Olmert willing to meet Abbas 'anywhere, anytime'

Prime minister arrives in Rome for meetings with Pope Benedict XVI and PM Romano Prodi, among others.

Abbas sits 298.88 (photo credit: AP [file])
Abbas sits 298.88
(photo credit: AP [file])
Prime Minister Ehud Olmert arrived in Rome Wednesday morning for a day of meetings with top Italian officials. In an interview in La Repubblica published on Tuesday, Olmert said he was willing to meet with Palestinian Authority Chairman Mahmoud "anywhere, anytime and without preconditions" and was prepared to make territorial concessions that would "enable Palestinians in the West Bank to have a compact territory. For this we will cede all necessary territories," he said.
  • Prodi's problems
  • Olmert met with Pope Benedict XVI at the Vatican, before scheduled talks with Italian Premier Romano Prodi and other top officials. He will also meet with the Vatican secretary of state, Cardinal Tarcisio Bertone, as well as with members of the Jewish community. Prodi recently put a damper on D'Alema's proposal to deploy international peacekeeping troops in the Gaza Strip. The bottom line, Prodi said, was that "any intervention must first be preceded and accompanied by an agreement between Israelis and Palestinians." Olmert called the idea "interesting but premature," saying the situation in Gaza was much more difficult than in southern Lebanon because of out-of-control armed groups and the lack of a central authority. "Is Italy ready to fight and sacrifice its soldiers, risk their lives as we do with ours because we have no other choice?" Olmert asked in an RAI television interview.
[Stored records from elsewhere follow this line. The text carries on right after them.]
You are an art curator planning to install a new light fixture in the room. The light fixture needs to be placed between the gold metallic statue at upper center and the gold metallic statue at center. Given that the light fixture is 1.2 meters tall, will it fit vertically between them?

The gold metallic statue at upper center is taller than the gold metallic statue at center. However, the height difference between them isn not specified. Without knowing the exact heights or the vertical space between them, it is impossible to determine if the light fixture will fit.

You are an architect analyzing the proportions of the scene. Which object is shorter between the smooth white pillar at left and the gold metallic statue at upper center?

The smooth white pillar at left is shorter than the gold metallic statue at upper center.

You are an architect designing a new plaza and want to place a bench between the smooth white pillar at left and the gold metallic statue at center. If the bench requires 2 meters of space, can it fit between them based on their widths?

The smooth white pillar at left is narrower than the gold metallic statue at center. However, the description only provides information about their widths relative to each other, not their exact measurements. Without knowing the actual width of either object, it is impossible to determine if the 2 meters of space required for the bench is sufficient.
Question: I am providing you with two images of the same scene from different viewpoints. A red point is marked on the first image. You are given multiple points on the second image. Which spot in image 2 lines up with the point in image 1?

Both Prodi and D'Alema advocate Italy's traditional foreign policy of negotiations plus material and psychological concessions. However Italy may now be prepared to respond favorably to demands for action to contain Teheran's nuclear arms program and to recognize that the Iranian threat extends far beyond Israel. Italy opposes forceful intervention to stop arms traffic to Hizbullah from Syria and would like to engage Damascus in peace talks. A recent meeting in Rome between D'Alema and Democratic US Congressman Robert Wexler of Florida, the incoming chairman of the House of Representatives' Subcommittee on Europe and Emerging Threats, was indicative of the countries divergent approaches to Middle East policy. Wexler's response to Italian - and more generally, European - statements that solving the Palestinian-Israeli conflict would be a panacea for all other troubles in the Middle East was that "the US has a more sober view." Hizbullah, a nuclear Israel-hating Iranian leadership, the conflict between moderate and extremist forces within the Arab-Islamic world, etc., he said, had "little or nothing to do with the Palestine-Israel issue - although of course we recognize the importance of finding a long-term solution." He said, "The remarkably bold and courageous efforts initiated by the Israeli government recently are awaiting a reciprocally bold and constructive response from the Palestinian side," and that there were "new opportunities to engage the broader Arab world alongside Europe and the US."